If you have a button or input and there is accent class currently set on the element or a common ancestor then they will fallback to using the neutral colours as their accent.

Changing the padding on elements is just a matter of updating padding-x or padding-y, these use padding-inline and padding-block but I opted for x and y in case folks are unfamiliar with CSS logical properties.

Installation

Install via npm (or your preferred package manager):

npm install tundra-css

You can then import it from your node modules into a css file, if you do I recommend that you add it as a layer so that you can override anything that you need.

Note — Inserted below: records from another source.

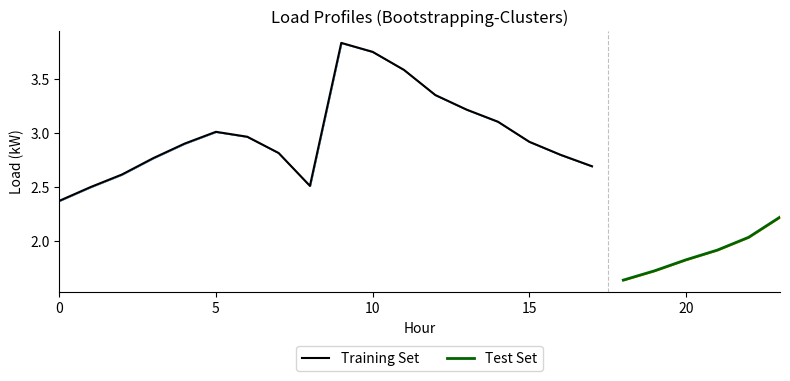

At which label is Load 10 closest to 2?

22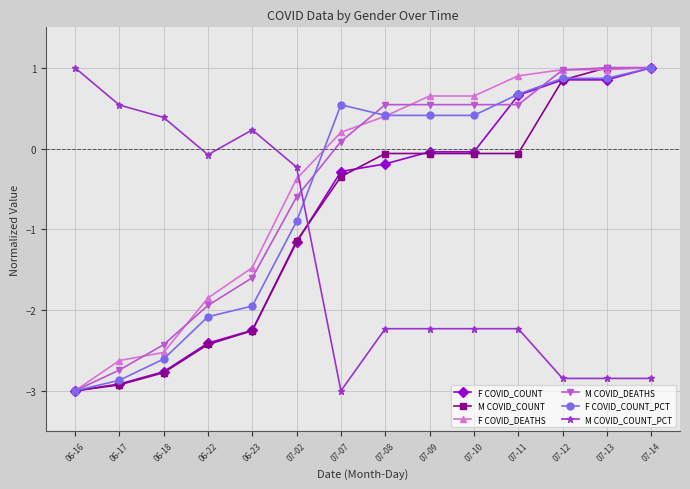

What is the label of the 11th point from the left?

07-11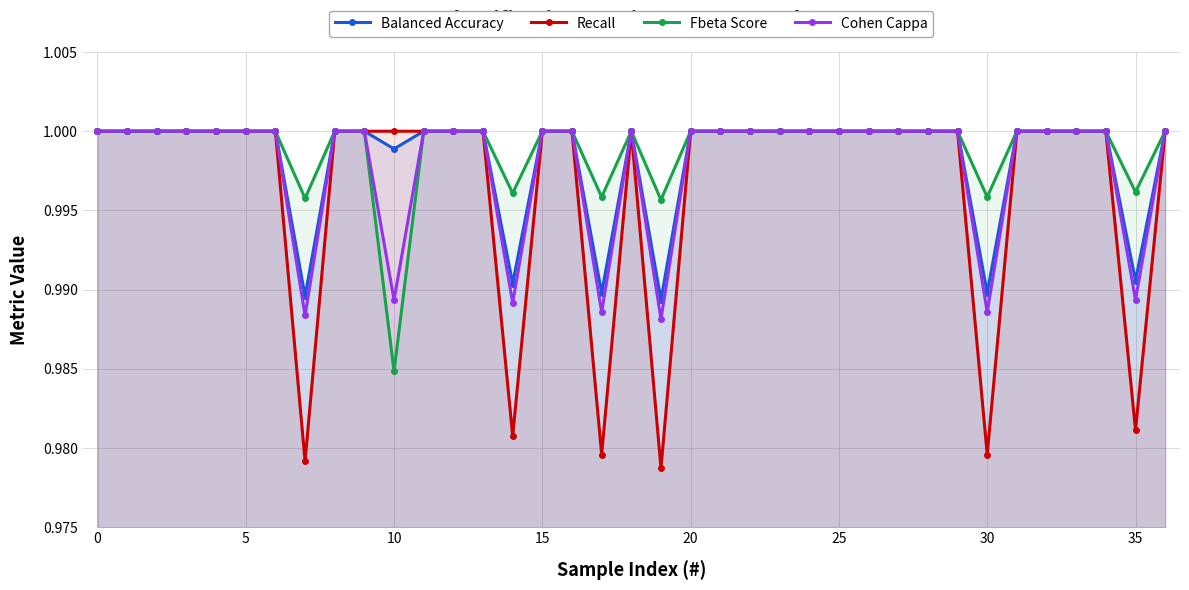

At which category does Fbeta Score reach its first local peak?

18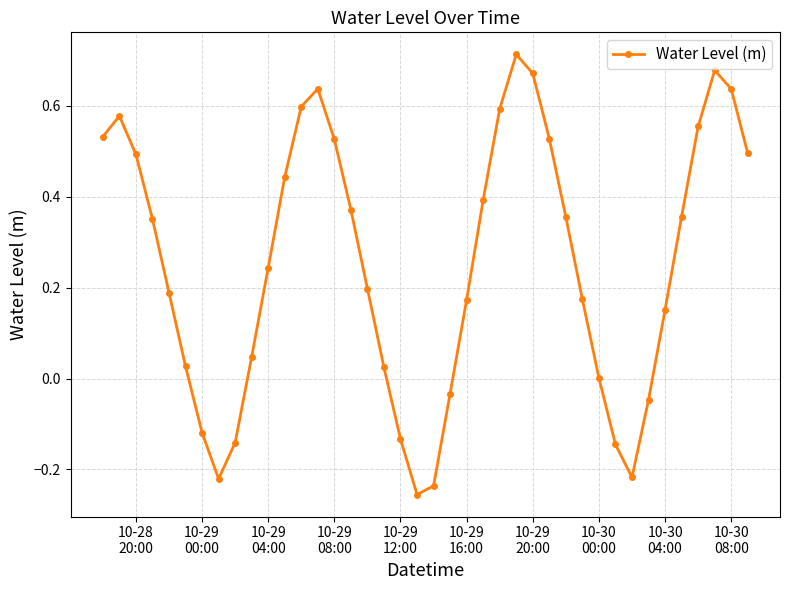

How many distinct data groups are displayed?

1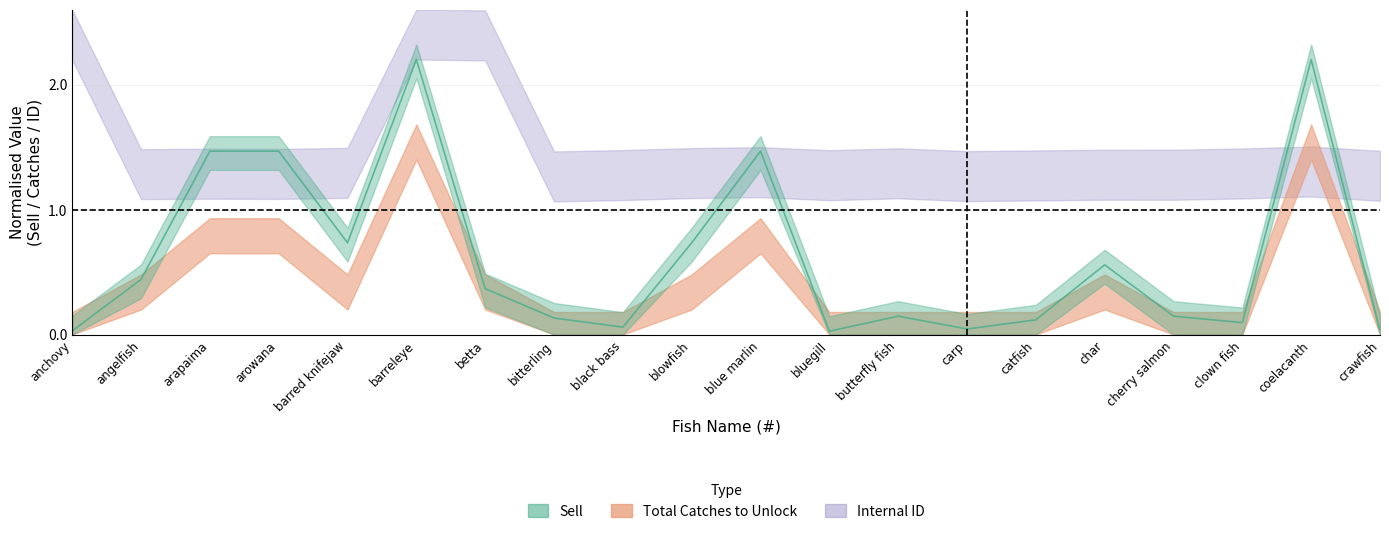

The Sell series shows 0.2 at angelfish. True or false?

False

@import 'node_modules/tundra-css' layer(tundra);

Or link to the stylesheet.

<link rel="stylesheet" href="node_modules/tundra/index.css" />

Or you could access it via a CDN:

Compatibility

This has been built with newer devices in mind - a lot of the colour palette uses the P3 colour gamut, however I've provided fallbacks for that if your display doesn't support it.

Though if you bowser doesn't support custom properties or the @supports rule I guess that you are out of luck 😢. Should be good as long as your browser has been updated since 2016.

SCSS

There are SCSS variables and mixins provided which you can use if you want to override or change things up. They are there if you want them, the variables are names the same as the custom properties.